=== Listing from a collection ===
++++++++
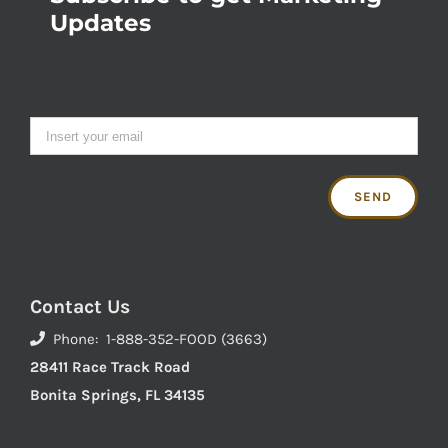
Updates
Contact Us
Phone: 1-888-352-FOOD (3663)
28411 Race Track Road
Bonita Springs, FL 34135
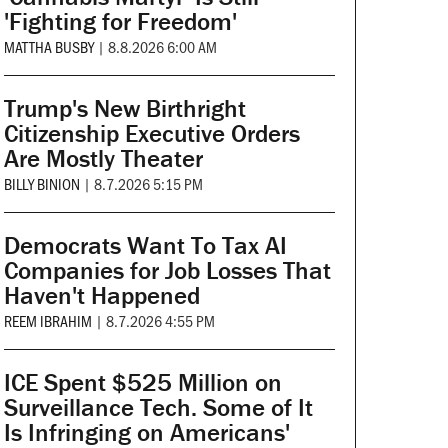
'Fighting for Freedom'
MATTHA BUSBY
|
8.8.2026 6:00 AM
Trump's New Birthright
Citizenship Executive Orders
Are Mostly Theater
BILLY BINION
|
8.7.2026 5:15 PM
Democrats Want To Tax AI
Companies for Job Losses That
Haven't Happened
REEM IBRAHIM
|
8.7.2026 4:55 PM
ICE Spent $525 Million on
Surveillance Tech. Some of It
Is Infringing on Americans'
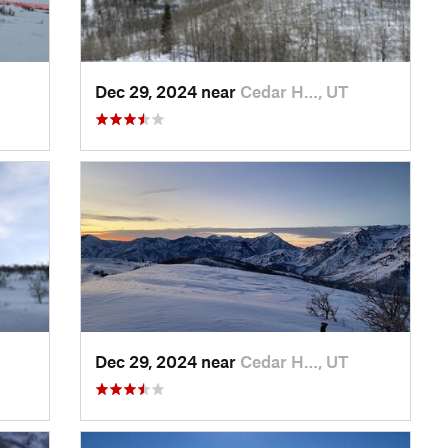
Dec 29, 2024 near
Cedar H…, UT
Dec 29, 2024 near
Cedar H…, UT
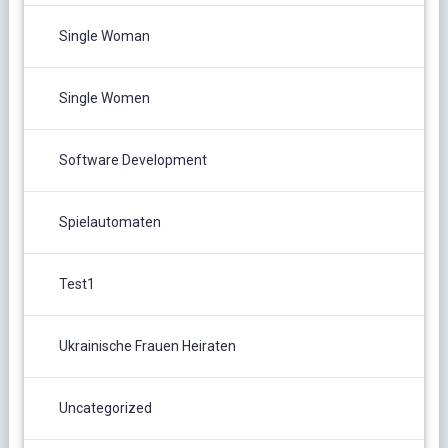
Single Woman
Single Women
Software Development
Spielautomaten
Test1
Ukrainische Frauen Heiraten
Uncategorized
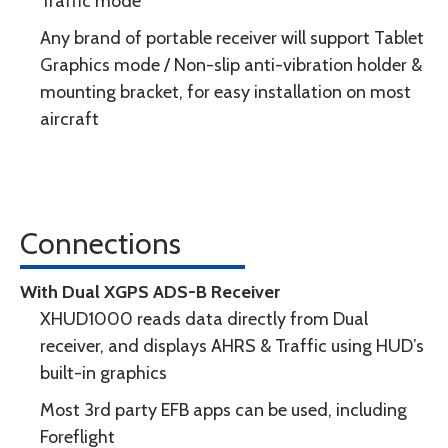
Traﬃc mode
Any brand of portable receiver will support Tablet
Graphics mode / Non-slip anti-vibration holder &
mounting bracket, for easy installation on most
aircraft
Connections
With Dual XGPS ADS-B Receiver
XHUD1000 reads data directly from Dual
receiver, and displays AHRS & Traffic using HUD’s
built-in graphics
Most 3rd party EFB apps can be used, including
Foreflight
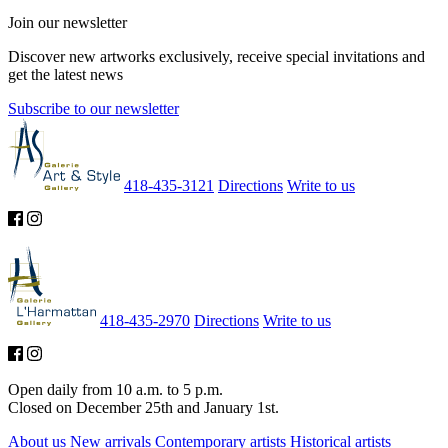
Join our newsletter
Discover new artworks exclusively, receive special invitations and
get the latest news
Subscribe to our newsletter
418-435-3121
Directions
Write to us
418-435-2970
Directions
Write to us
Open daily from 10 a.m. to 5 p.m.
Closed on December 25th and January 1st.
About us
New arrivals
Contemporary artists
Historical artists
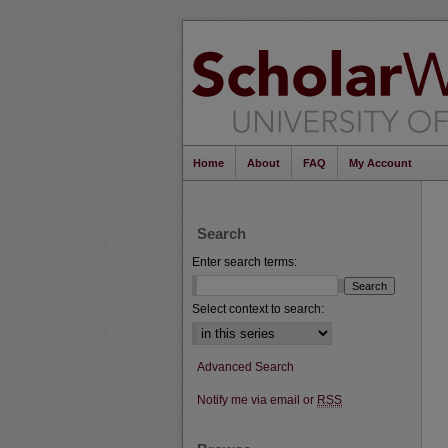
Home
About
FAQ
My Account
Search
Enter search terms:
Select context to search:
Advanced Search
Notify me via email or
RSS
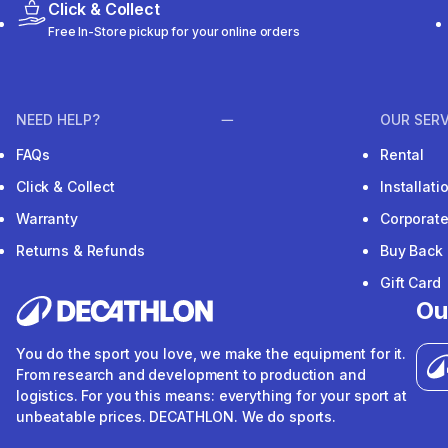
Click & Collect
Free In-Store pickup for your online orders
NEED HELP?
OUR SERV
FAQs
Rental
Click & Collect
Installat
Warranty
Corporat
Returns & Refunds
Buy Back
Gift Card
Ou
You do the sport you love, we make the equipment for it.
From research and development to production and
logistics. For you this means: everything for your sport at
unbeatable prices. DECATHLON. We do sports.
++++++++
Could you transcribe every line of text in the listing above word for word, leaving out the pictures?

=== Solved problem ===
Updates
Contact Us
Phone: 1-888-352-FOOD (3663)
28411 Race Track Road
Bonita Springs, FL 34135
'Fighting for Freedom'
MATTHA BUSBY
|
8.8.2026 6:00 AM
Trump's New Birthright
Citizenship Executive Orders
Are Mostly Theater
BILLY BINION
|
8.7.2026 5:15 PM
Democrats Want To Tax AI
Companies for Job Losses That
Haven't Happened
REEM IBRAHIM
|
8.7.2026 4:55 PM
ICE Spent $525 Million on
Surveillance Tech. Some of It
Is Infringing on Americans'
Dec 29, 2024 near
Cedar H…, UT
Dec 29, 2024 near
Cedar H…, UT
Single Woman
Single Women
Software Development
Spielautomaten
Test1
Ukrainische Frauen Heiraten
Uncategorized
Traﬃc mode
Any brand of portable receiver will support Tablet
Graphics mode / Non-slip anti-vibration holder &
mounting bracket, for easy installation on most
aircraft
Connections
With Dual XGPS ADS-B Receiver
XHUD1000 reads data directly from Dual
receiver, and displays AHRS & Traffic using HUD’s
built-in graphics
Most 3rd party EFB apps can be used, including
Foreflight
Join our newsletter
Discover new artworks exclusively, receive special invitations and
get the latest news
Subscribe to our newsletter
418-435-3121
Directions
Write to us
418-435-2970
Directions
Write to us
Open daily from 10 a.m. to 5 p.m.
Closed on December 25th and January 1st.
About us
New arrivals
Contemporary artists
Historical artists
Home
About
FAQ
My Account
Search
Enter search terms:
Select context to search:
Advanced Search
Notify me via email or
RSS
Click & Collect
Free In-Store pickup for your online orders
NEED HELP?
OUR SERV
FAQs
Rental
Click & Collect
Installat
Warranty
Corporat
Returns & Refunds
Buy Back
Gift Card
Ou
You do the sport you love, we make the equipment for it.
From research and development to production and
logistics. For you this means: everything for your sport at
unbeatable prices. DECATHLON. We do sports.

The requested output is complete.